Following not-so-closely on the heels of two famously reviled sequels, Jurassic World certainly should have earned its place next to its unfortunate predecessors, The Lost World and Jurassic Park III, but from the rock I’m currently living under, few people seemed as vocal about their disdain for this trash as they had been for the others. Admittedly, I have a soft spot for the Alexander Payne-penned third installment which brings an embarrassed Sam Neill back as Dr. Alan Grant to one of the dinosaur-infested islands with a hilariously neurotic divorced couple, played by Téa Leoni and William H. Macy, in search of their missing son... Payne's involvement even coaxed Laura Dern to briefly return to the series, quite literally phoning in (on a white cordless phone) the bulk of her screentime to Neill from her suburban paradise. Fourteen years later, the Park has been upgraded to a World, a tourist attraction for dumb Americans who are already on the verge of losing interest. Like the two irritating kids in the original, a pair of teenage siblings—one a weepy prepubescent nerd, the other a suspiciously horny date-rape-bro-in-the-making—fly to Jurassic World to visit their shrew of an aunt (tediously played by Bryce Dallas Howard), who runs the island's prehistoric attractions with a sharp ginger bob and a sensible pair of heels that can withstand walking on grass, through the jungle, and away from hungry dinosaurs. Thankfully, when chaos erupts on the island as it has been known to do, a hammy, humorless velociraptor trainer (played stone-faced by Chris Pratt, who apparently traded his charm in for a chance to be a chiseled, boring action star) comes to save the day (I guess).
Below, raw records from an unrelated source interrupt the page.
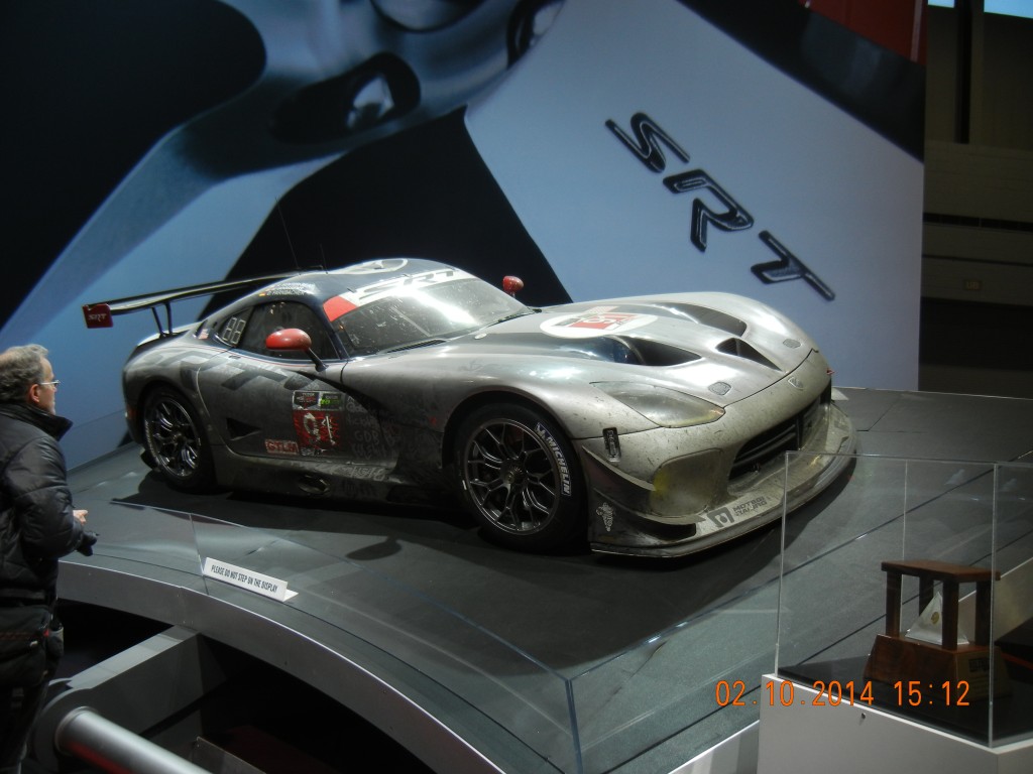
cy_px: 387
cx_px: 516
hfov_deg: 60.0
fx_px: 895
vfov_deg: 46.8
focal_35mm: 30
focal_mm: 5.4
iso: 160
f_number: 3.5
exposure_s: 1/135
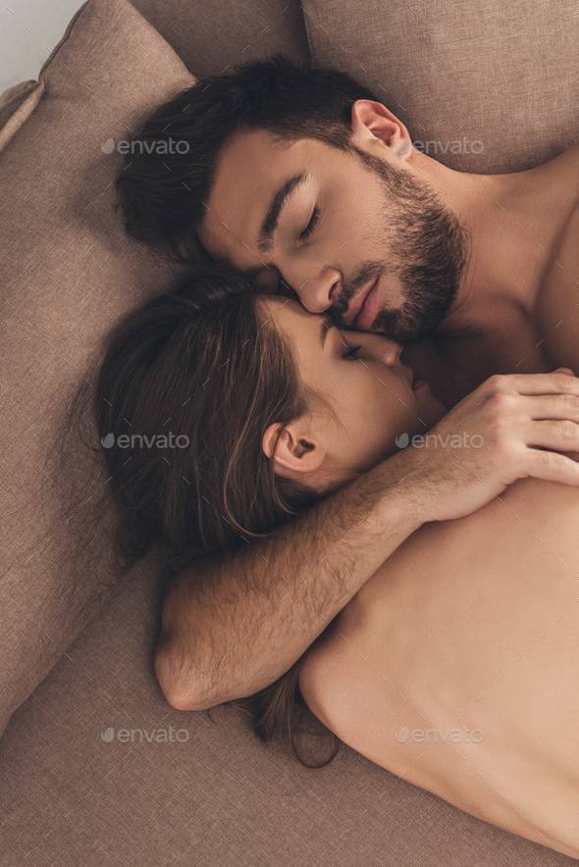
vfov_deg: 28.8
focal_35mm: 70
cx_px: 290
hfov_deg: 19.5
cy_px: 434
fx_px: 1687
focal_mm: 70
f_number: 6.3
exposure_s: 1/160
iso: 100
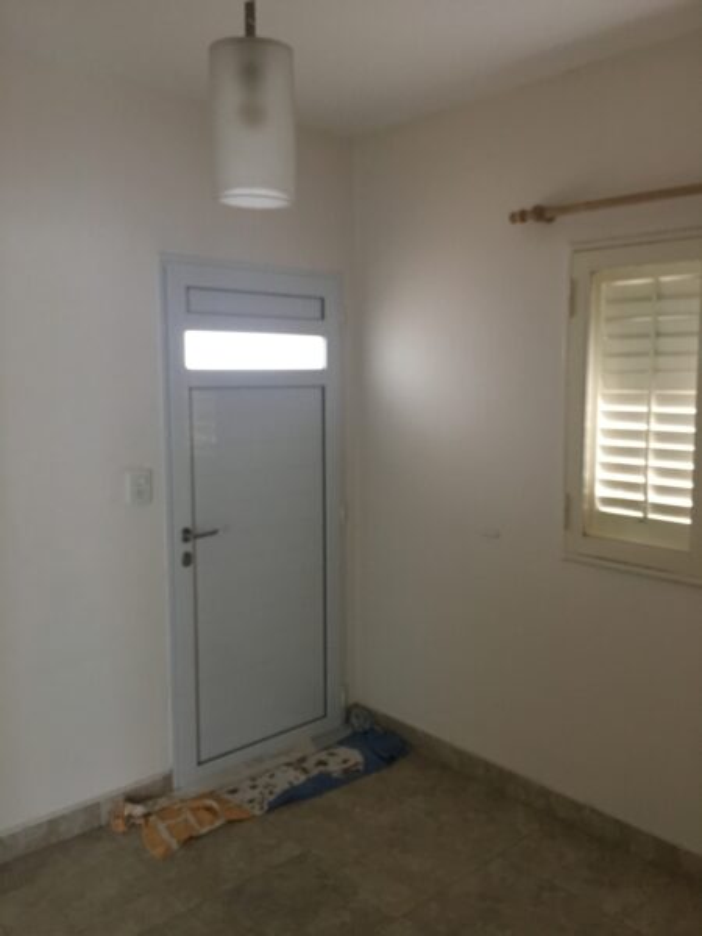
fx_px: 784
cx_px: 351
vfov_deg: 61.7
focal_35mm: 29
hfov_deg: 48.2
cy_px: 468
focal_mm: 4.15
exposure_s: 1/8
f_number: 2.2
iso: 160
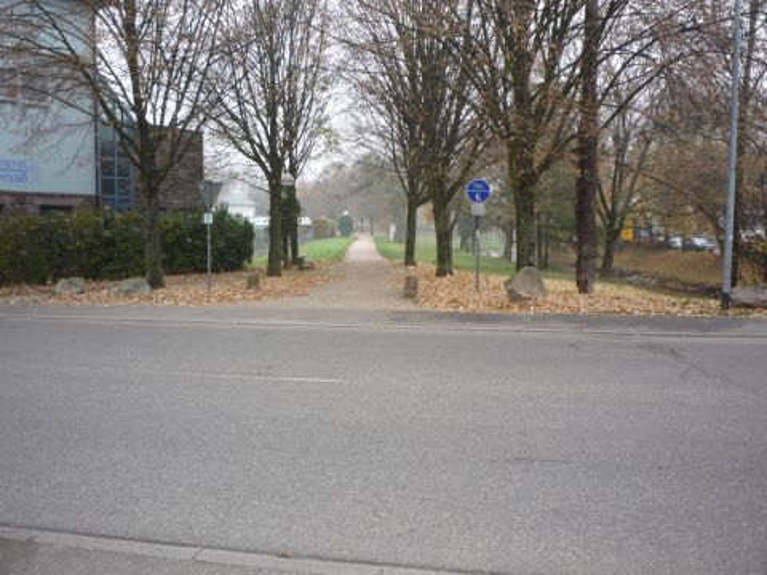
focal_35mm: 32
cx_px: 384
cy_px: 288
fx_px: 709
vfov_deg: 44.2
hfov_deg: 56.8
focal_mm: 5.2
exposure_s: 1/100
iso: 100
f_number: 3.5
Director Colin Trevorrow manages to produce a decent action sequence or two over the course of Jurassic World, but in just his second film, he brings along almost all of the worst aspects of his terrible debut feature, Safety Not Guaranteed: a contrived centralized romance between two characters you're actively rooting against (played by two actors who fall somewhere around Natalie Portman and Hayden Christensen in Star Wars on the scale of onscreen chemistry, or lack thereof); laughless comic relief from the insufferable supporting cast (Jake Johnson is slightly less irritating here than he was in Safety); groan-inducing dialogue; a disappointing and unwarranted narrative “twist;” and a cheap, but plentiful dose of queasy sentimentality. But despite all of this, I got the impression that a lot of people over the age of twelve didn't mind Jurassic World, which boggles my mind. The only aspect in which Jurassic World actually succeeds is in proving what a truly astonishing feat Steven Spielberg accomplished with the original, a near-perfect Hollywood blockbuster that remains as magical and as thrilling as it was nearly twenty-five years ago. Hollow, bloated, and joyless, Jurassic World is just a sad reminder of how seldom films like Jurassic Park actually come around.
How about this alternate ending? Instead of finding the love that melts her icy exterior to reveal a conveniently gross maternal instinct, Bryce Dallas Howard gets eaten by the T. rex down to her ankles, leaving her high-heeled feet on the doorsteps of Jurassic World (I mean, really, what kind of misogynist bullshit was at play with those fucking heels?)... as the film's swishy pair of pseudo-villains, played by Vincent D'Onofrio and BD Wong, board a helicopter that flies romantically into the sunset just as the iconic John Williams score begins to play.